About These Statistics
This section covers how many millionaires and billionaires live in the UK, how much tax the wealthy contribute, and the contested claim that millionaires are leaving the country. Each page links to its underlying source so you can check the numbers.
Wealth and income are not the same thing: a person's wealth is the value of everything they own, while income is what they earn in a year. Some of the highest-wealth individuals take much of their return as capital gains, which can be taxed at lower rates than salary — so a large share of income tax can be paid by high earners even as effective rates at the very top fall.

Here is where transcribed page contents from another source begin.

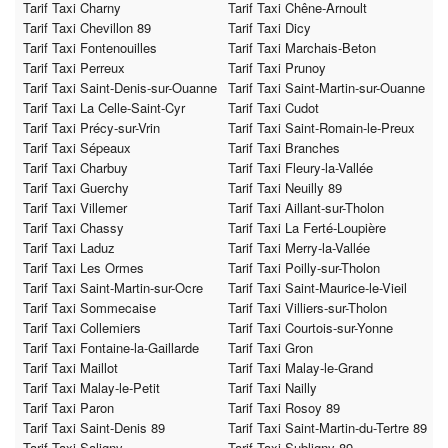
Tarif Taxi Charny
Tarif Taxi Chêne-Arnoult
Tarif Taxi Chevillon 89
Tarif Taxi Dicy
Tarif Taxi Fontenouilles
Tarif Taxi Marchais-Beton
Tarif Taxi Perreux
Tarif Taxi Prunoy
Tarif Taxi Saint-Denis-sur-Ouanne
Tarif Taxi Saint-Martin-sur-Ouanne
Tarif Taxi La Celle-Saint-Cyr
Tarif Taxi Cudot
Tarif Taxi Précy-sur-Vrin
Tarif Taxi Saint-Romain-le-Preux
Tarif Taxi Sépeaux
Tarif Taxi Branches
Tarif Taxi Charbuy
Tarif Taxi Fleury-la-Vallée
Tarif Taxi Guerchy
Tarif Taxi Neuilly 89
Tarif Taxi Villemer
Tarif Taxi Aillant-sur-Tholon
Tarif Taxi Chassy
Tarif Taxi La Ferté-Loupière
Tarif Taxi Laduz
Tarif Taxi Merry-la-Vallée
Tarif Taxi Les Ormes
Tarif Taxi Poilly-sur-Tholon
Tarif Taxi Saint-Martin-sur-Ocre
Tarif Taxi Saint-Maurice-le-Vieil
Tarif Taxi Sommecaise
Tarif Taxi Villiers-sur-Tholon
Tarif Taxi Collemiers
Tarif Taxi Courtois-sur-Yonne
Tarif Taxi Fontaine-la-Gaillarde
Tarif Taxi Gron
Tarif Taxi Maillot
Tarif Taxi Malay-le-Grand
Tarif Taxi Malay-le-Petit
Tarif Taxi Nailly
Tarif Taxi Paron
Tarif Taxi Rosoy 89
Tarif Taxi Saint-Denis 89
Tarif Taxi Saint-Martin-du-Tertre 89
Tarif Taxi Saligny
Tarif Taxi Subligny 89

Frequently Asked Questions
Based on UBS, the Sunday Times Rich List and HMRC data
How many millionaires and billionaires are in the UK?
The UK has more than 2 million dollar-millionaires (UBS Global Wealth Report 2026) and 156 billionaires (Sunday Times Rich List 2025, down from 165 in 2024).
How much tax do the wealthy pay in the UK?
The top 1% of income taxpayers pay 28.2% of all income tax while earning 13.3% of income (HMRC 2024-25). Corporation tax raised £91.2 billion in 2024/25, about £250 million a day. But at the very top, effective rates can fall because gains are taxed below salary.
Are millionaires leaving the UK?
One widely-cited estimate (Henley & Partners) forecasts a net loss of about 16,500 in 2025, but that figure is heavily disputed and the UK's overall millionaire count actually rose in 2025.